Muang Ngoy is about an hour from Nong Khiaw by boat. We were planning to take the boat at 11AM, but after the adventure I had getting to Nong Khiaw, I didn’t want to take any risks and arrived at the boat ramp well in time. We were hanging out with the other tourists, that slowly started filling up the stairs leading to the boats. Before we could board, a few boats coming from Muang Ngoy dropped off their passengers. Then a man shouted something that sounded like Muang Ngoy and we all got up. Turned out he was shouting something else, but eventually filled up the boat with passengers for Muang Ngoy anyway. We waited for the next boat, since this one looked like it was going to be filled beyond capacity. It didn’t matter. The next boat was also packed and we ended up squeezed like we were little packages. The boats just weren’t practical. There were six really comfortable seats that took up half the passenger space. In the other half were 17 people and some luggage. After an hour I had gotten very comfortable with my fellow passengers and my knees squeaked as I got up to get off the boat. Nouaman and I were greeted by a bunch of people offering rooms. We checked out a few of them and decided to take one close to the river and boat landing.

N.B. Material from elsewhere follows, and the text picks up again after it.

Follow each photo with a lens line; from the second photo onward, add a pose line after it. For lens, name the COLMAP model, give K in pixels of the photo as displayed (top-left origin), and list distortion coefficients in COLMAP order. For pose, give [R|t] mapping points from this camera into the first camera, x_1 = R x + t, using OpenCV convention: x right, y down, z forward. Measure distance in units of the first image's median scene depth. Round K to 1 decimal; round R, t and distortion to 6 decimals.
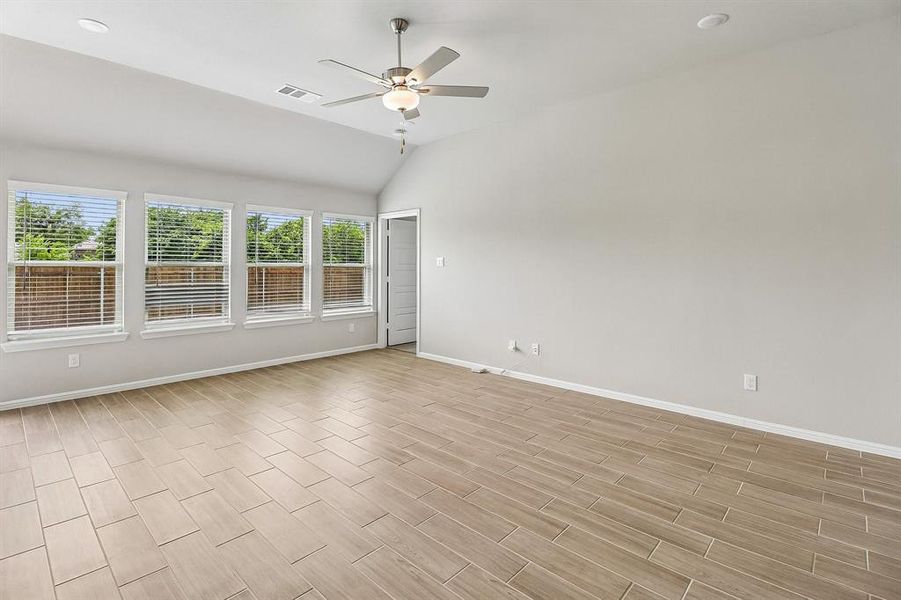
lens RADIAL K [[433.6, 0, 450.4], [0, 433.6, 266.7], [0, 0, 1]] dist [-0.000490, 0.000023]
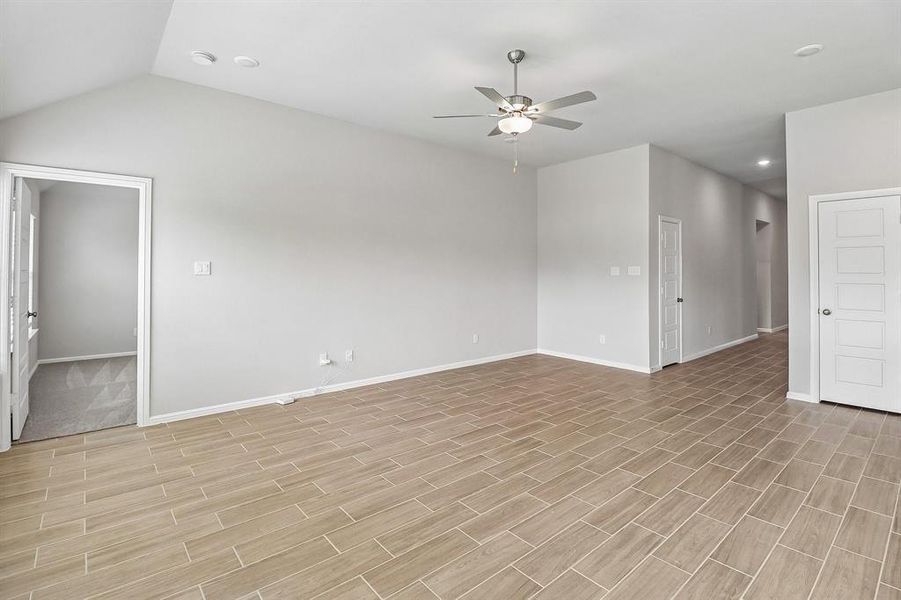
lens RADIAL K [[433.6, 0, 450.4], [0, 433.6, 266.7], [0, 0, 1]] dist [-0.000490, 0.000023]
pose [[0.115382, 0.005813, 0.993304, -0.783251], [-0.001285, 0.999983, -0.005702, -0.011440], [-0.993320, -0.000618, 0.115388, 0.655637]]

Muang Ngoy was even prettier than Nong Khiaw. We had been warned by a local, with a tour company in Nong Khiaw, not to come here. He said the character had gone with the finishing of the new road, internet and 24H power. He was right in a way. This wasn’t the Muang Ngoy described in my guidebook. Every guesthouse advertised with wifi and hot showers and there was a road connection to the town now. However, this didn’t change the peaceful for the worse in my opinion. The scenery was still gorgeous and serene. The road with all the guest houses and restaurants was a dirt road with chickens and ducks running around. Life was going at a slow pace and you immediately calmed down. That afternoon we went for a stroll through the village, having lunch at a restaurant with river views. It took a while for lunch to come out, but it was simply delicious. At the end of the day we went to the viewpoint and cave. After climbing to one cave I’d seen enough and skipped the second cave, instead going straight for the viewpoint. The climb up there was pretty tough. It was steep and you needed ladders and the use of your hands. At the end were a few spiky rocks. You had to place your bum carefully to be fairly comfortable. The view over the Nam Ou river was worth it though.
At night our guesthouse had problems with the water pump. I was washing my hair, a head full of shampoo, when the water stopped. It didn’t just get cold, it just stopped entirely. I used my precious drinking water to finish the job. The water turned on and off all night and into the morning. We tried to have drinks at a restaurant on the corner, but the cocktails took 45 minutes to come and by then we were ready for some food. I gulped down my drink and we went in search of a better place to be. The power in town was very weak that night. Lights were flickering everywhere, until they just gave up. Therefore I have no clue what restaurant we chose, but candles were lit, the food was great, and the waiter was probably the nicest person I’d met thus far in Laos.
For the next day we had arranged a trip on the river. We just weren’t ready to leave this place yet. After breakfast we showed up at the place where we’d booked, only the guy that sold the trip to us was nowhere to be found. His family, that really didn’t speak English, was running around trying to organize something for us. Then I received a phone. It was our ‘friend’ asking if I wanted to book a tour. I reminded him we had already booked and paid it the previous day and then he finally remembered. The phone was passed back and one of the men standing around got some instructions. We followed him to the water. He had to hire a kayak and put it on a boat. The boat was filled with gasoline and we were ready to go. It took a while until the motor finally started. I thought we were going to drift to Nong Khiaw, but then it kicked in and we were off to the north. After about 35 minutes we arrived at the weaving village. This was a small village with bamboo houses on both sides of the dirt street. Every house had some scarfs on display. We made the round through the village, saying hello and checking out all the merchandise of the women who were eager to sell. There were so many of them. Who was I supposed to buy from? I bought two scarfs from the first lady that talked to us.
Now the second part of our trip started, kayaking back to Muang Ngoy. We were not great at it yet. We were basically twirling down the river, doubling our kilometers going from side to side. Eventually we got a bit better though. At times boats passed us, with passengers waving at us or giving us the thumbs up. At times it was just us. Our boatman stayed close and checked in on us regularly though. At one point we stopped and just listened. There was nothing out here. All we heard were the sounds of the forest and our own breathing. What a magical place! I thought we had to kayak for 3 hours, so I was surprised when I saw a telephone tower. Wait a minute. We were already approaching Muang Ngoy! We had intended to go for a swim somewhere, but close to the town, the water didn’t look very inviting. Instead we went for a shower and enjoyed a fruit shake in town. We finished the day we delicious Indian food. Muang Ngoy might be modernizing, but it certainly didn’t disappoint!